Bon nombre de ces mineurs sont originaires des Comores. Vivant souvent sans leurs parents restés au pays, ils sont confiés à des membres lointains de la famille résidant à Mayotte, où ils sont "livrés à eux-mêmes, à défaut d'être pris en charge par des associations", a alerté la Commission nationale consultative des droits de l'homme (CNCDH) dans un rapport en juillet.
Ceux qu'accompagnent les associations peinent à intégrer un établissement, notamment dans le premier degré où les communes exigent souvent des pièces à joindre au dossier d'inscription hors du cadre légal, a dénoncé la CNCDH. "Un agent d'une mairie m'a expliqué qu’il y en avait trop [des étrangers], que ça permettait d'en dégager", s'indigne Marie Hamel, en service civique au Village d’Eva.
En outre, précise-t-elle, les mairies fournissent rarement un justificatif mentionnant le motif du refus de scolarisation, même si elles y sont légalement contraintes.
Selon la CNCDH, les étrangers "rencontrent (…) plus de difficultés lors de l'inscription scolaire" en raison d’une "défiance générale de la population" et de "l'attribution d’une priorité aux enfants mahorais dans un contexte plus général de manque de places".
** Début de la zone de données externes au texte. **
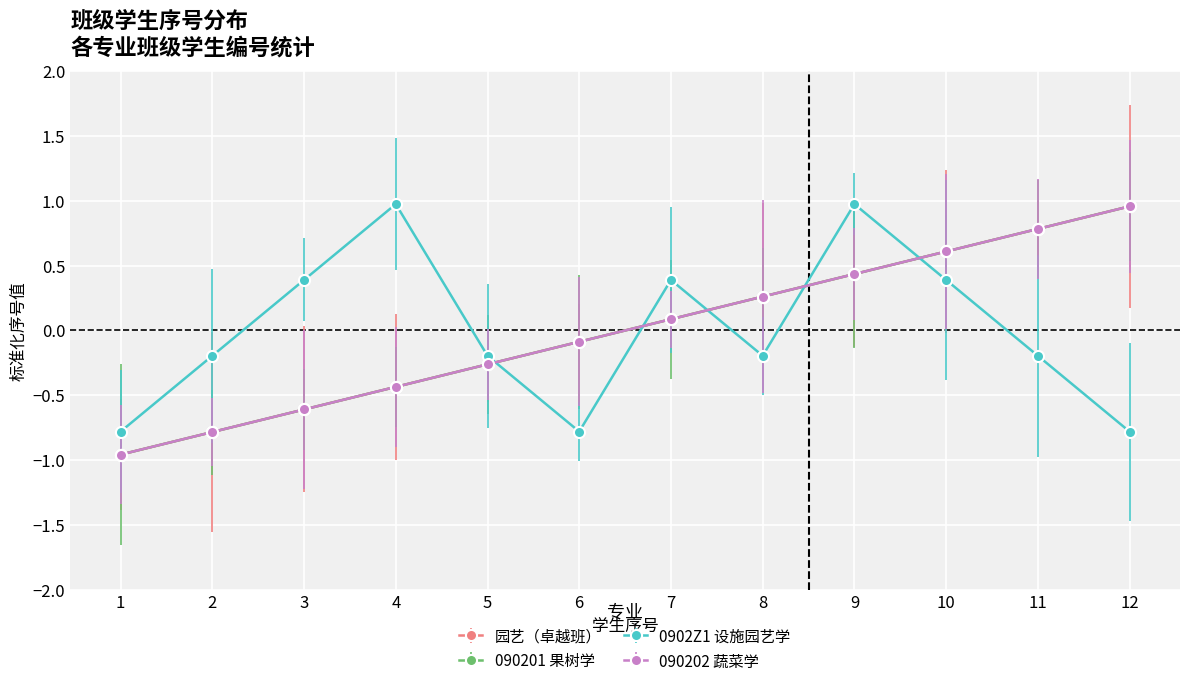

How many lines are shown in the chart?

4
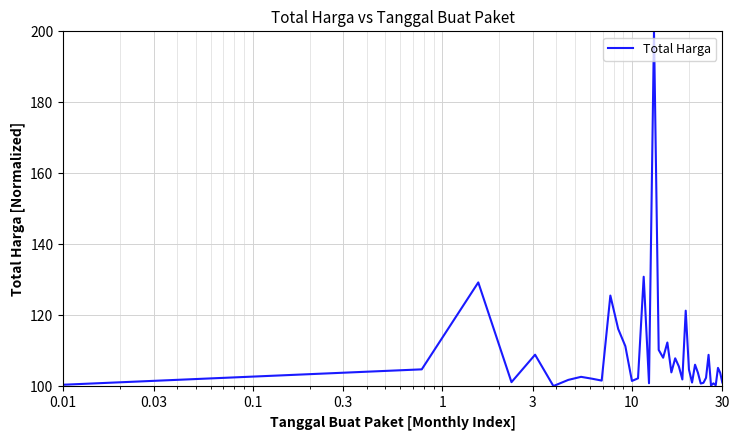

How many values exceed 103?

21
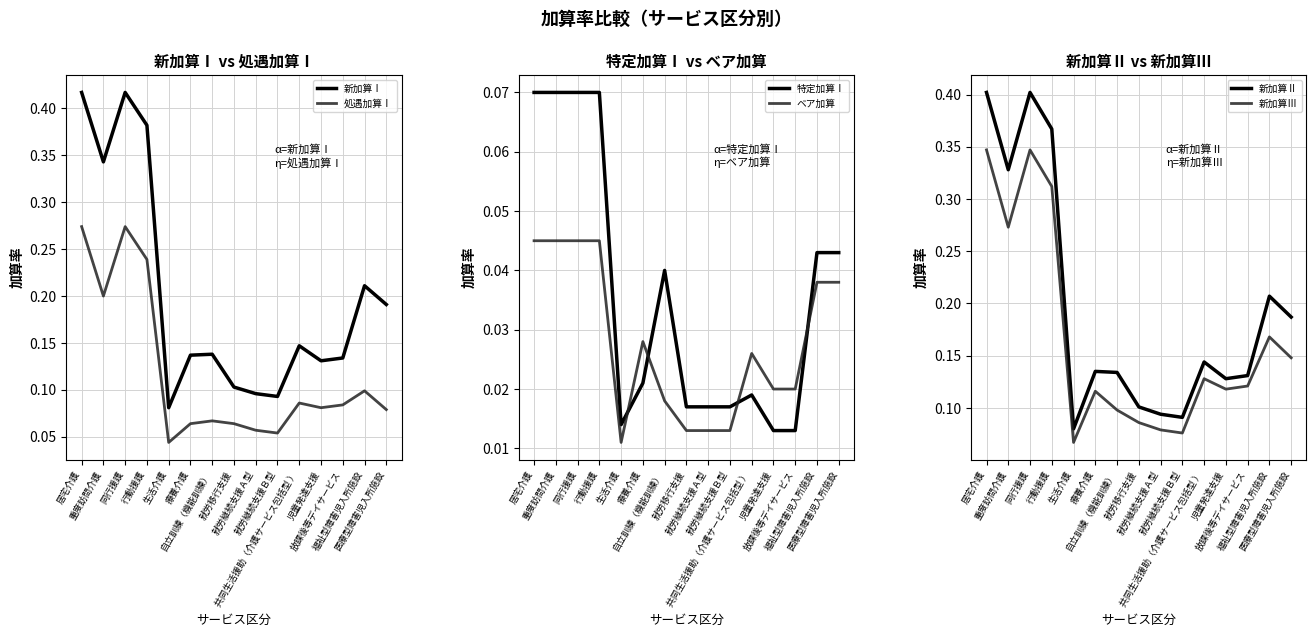

What are all the series names shown in the legend?

新加算Ⅰ, 処遇加算Ⅰ, 特定加算Ⅰ, ベア加算, 新加算Ⅱ, 新加算Ⅲ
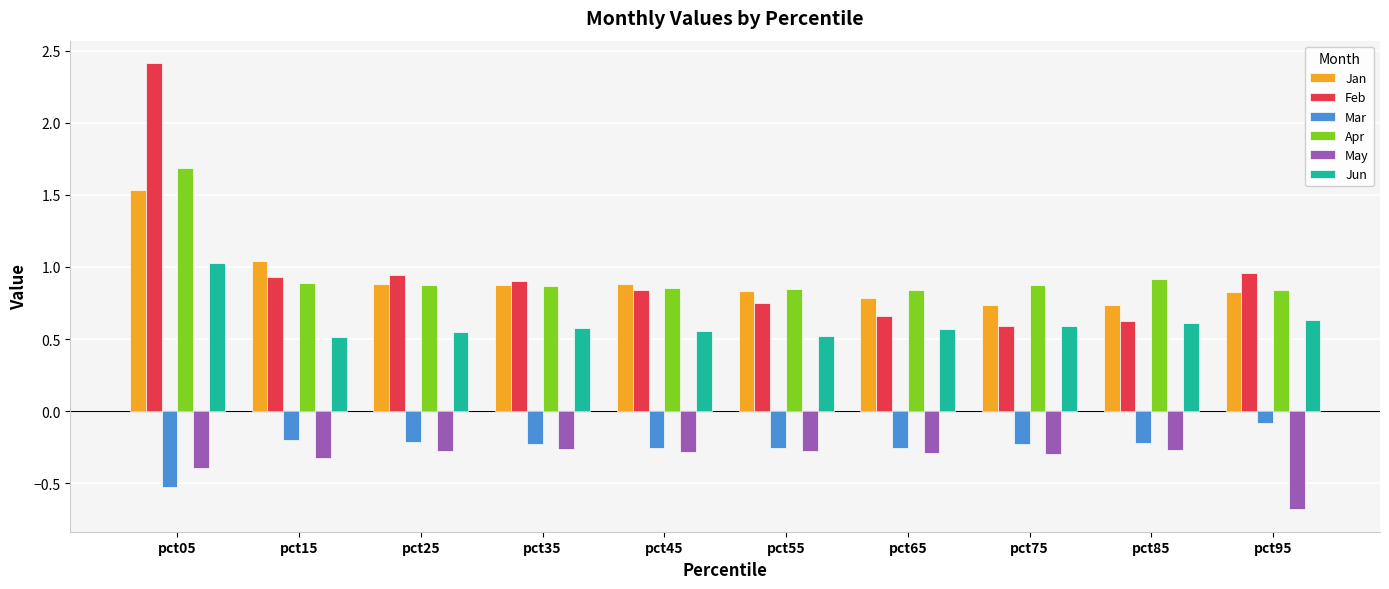

Is it true that Mar equals -0.1 at pct95?

True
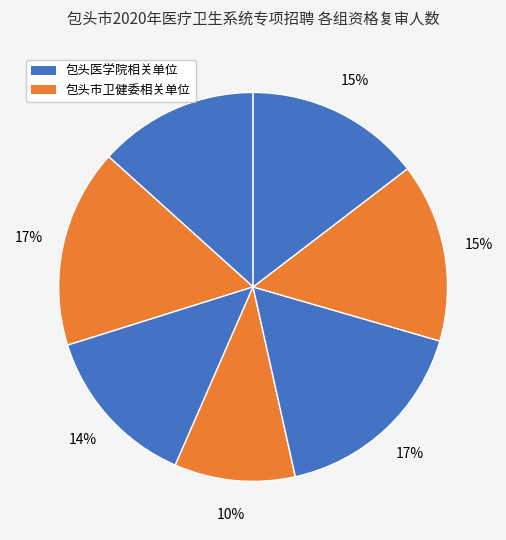

Does any single category account for the majority?

No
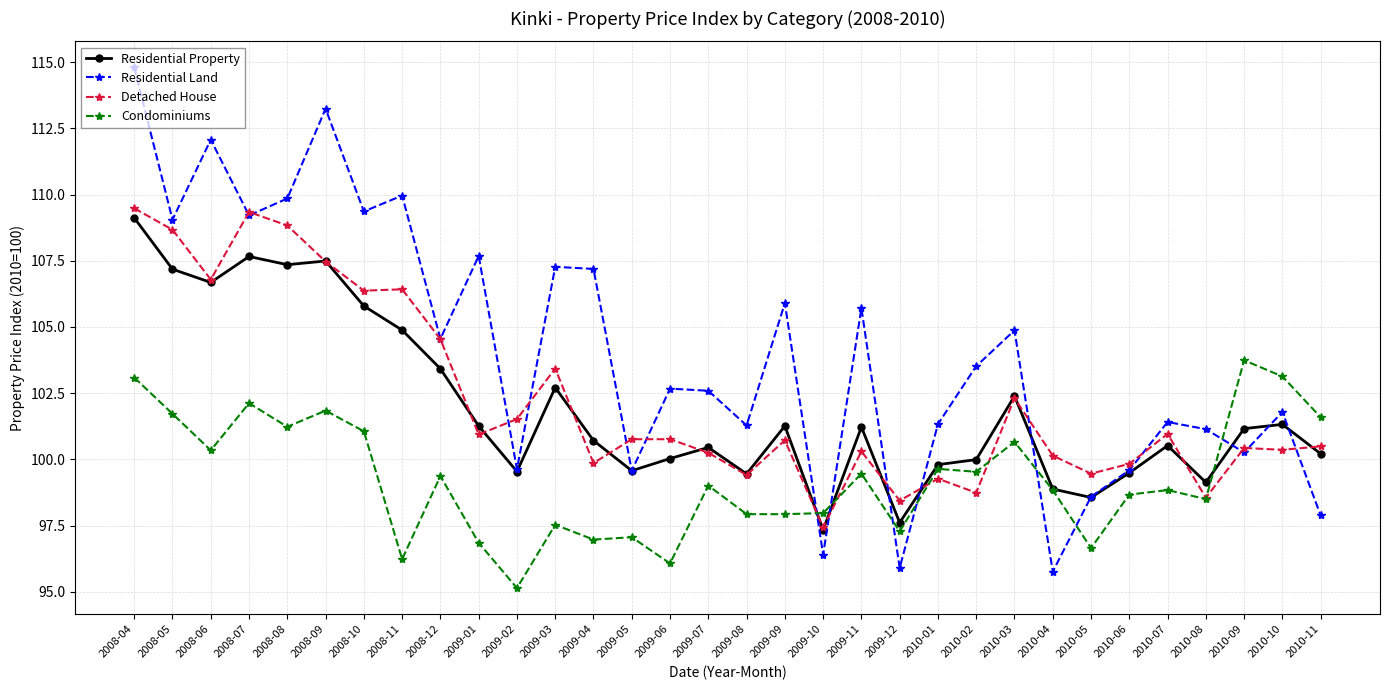

How many distinct data groups are displayed?

4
D'autres freins administratifs compliquent encore la situation, explique le Village d’Eva, tels l'impossibilité de produire un justificatif de domicile dans les cas où le mineur habite un logement non déclaré ou auto-construit; ou encore l'obtention difficile de la délégation d’autorité parentale lorsque les parents résident aux Comores.
Enfin, le manque de classes adaptées à un public allophone est un obstacle supplémentaire à la scolarisation de tous les mineurs.